I also belong to a Crochet group on Facebook and they are fixing to go on a Crochet Cruise! That would be so much fun! They have all kinds of things planned and a project that they will do while on the cruise. 
Can you imagine being on a cruise ship with a group of crocheters and everyone giving each other advise and tips and making something together?


----------



## mirl56 (Dec 20, 2011)

uovos said:


> I've got some fabulous New Zealand wool and am thinkling of setting up a stall when the cruise ships come into the port near us. Wondering if anyone would buy it.

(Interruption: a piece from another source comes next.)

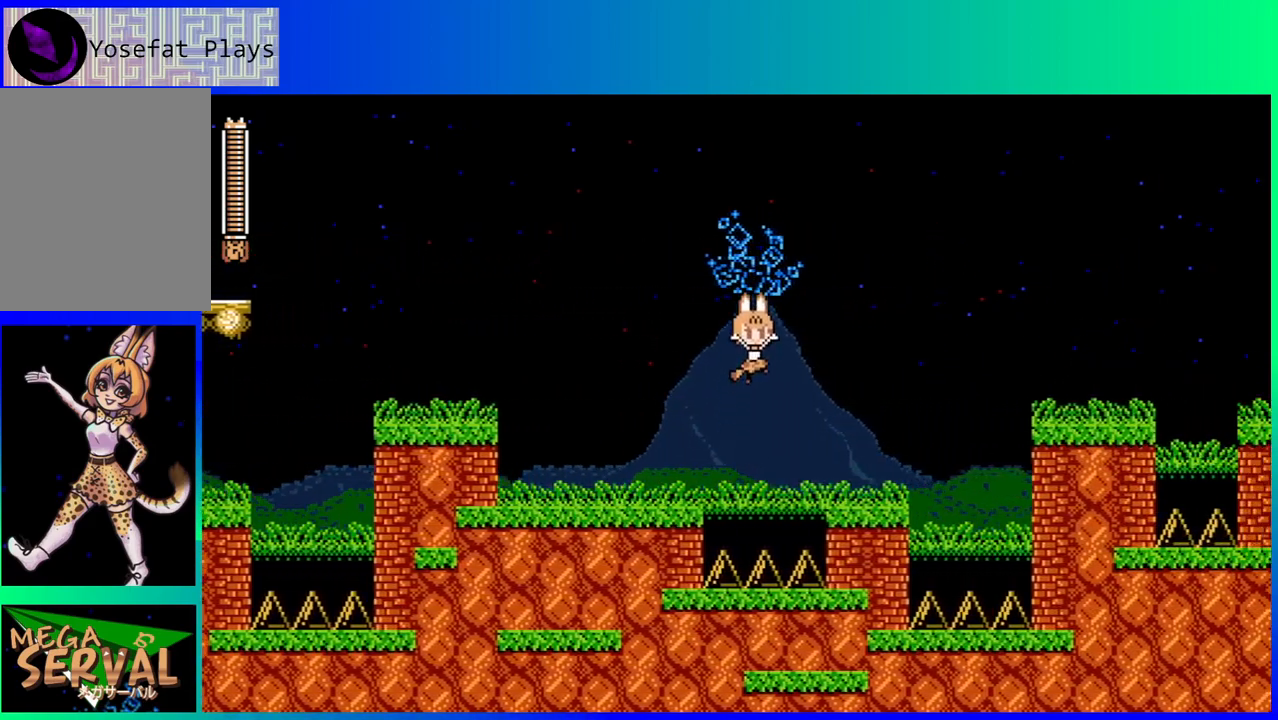
{"buttons": [], "left_stick": "center", "right_stick": "center", "events": [[50, "B", "up"], [200, "DPAD_RIGHT", "up"]]}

If I ever went on a cruise i would knit. And when in port I'd be shopping for local yarns, too!!


----------



## Frantomma (Jan 7, 2012)

Yes, especially if it's local yarn and you have samples for inspiration and a few patterns. If I don't know what I'm going to do with the yarn, I buy 1 skein, if I see a pattern or sample I buy what is needed for the project. Also depending on your postal regulations etc, offering to mail 4 or more skeins home for the customer always makes me buy more. On our last cruise one place mailed 22 skeins home for us for no charge.


----------



## grammylynn (Mar 2, 2013)

uovos said:


> Would anyone knit while on a cruise?


YES! I joined a knitting group on Cruise Critic before leaving and we met every sea day in the upstairs dining room. Got to meet more crafters (we had variety of crafts going) and got new ideas etc. So much fun and glad I did. Didn't always get a lot done during that short time but the people were great! We also were joined by others who just saw us and sat down. Highly recommend it as you will have your work with you why not do it with friends you meet?


----------



## Knitwit58 (Aug 29, 2013)

Absolutely! I met other knitters who had gathered quite unintentionally in a quiet lounge. When I dis covered I had forgotten to pack a yarn needle, there it was on loan from another knitter. Great way to connect with other knitters. I particularly loved sitting on deck, in the shade, knitting away and looking at the sea! Enjoy!


----------



## Knitwit58 (Aug 29, 2013)

Absolutely! I met other knitters who had gathered quite unintentionally in a quiet lounge. When I dis covered I had forgotten to pack a yarn needle, there it was on loan from another knitter. Great way to connect with other knitters. I particularly loved sitting on deck, in the shade, knitting away and looking at the sea! Enjoy!


----------



## TravelKnit (Feb 23, 2013)

Have done so on several cruises! Princess cruises even has a gathering place & time for "Knitters & Knatters" on sea days, which I enjoyed very much.


----------



## dahnsc (Mar 15, 2011)

I always travel with my knitting . I have worked on it poolside, or when sitting around the ship. As others have said, it is a great way to meet others especially other knitters. I have even sold a few things when on the cruise!
Most dancing is in the evening, so I don't miss out on that hehe


----------



## grammylynn (Mar 2, 2013)

mirl56 said:


> If I ever went on a cruise i would knit. And when in port I'd be shopping for local yarns, too!!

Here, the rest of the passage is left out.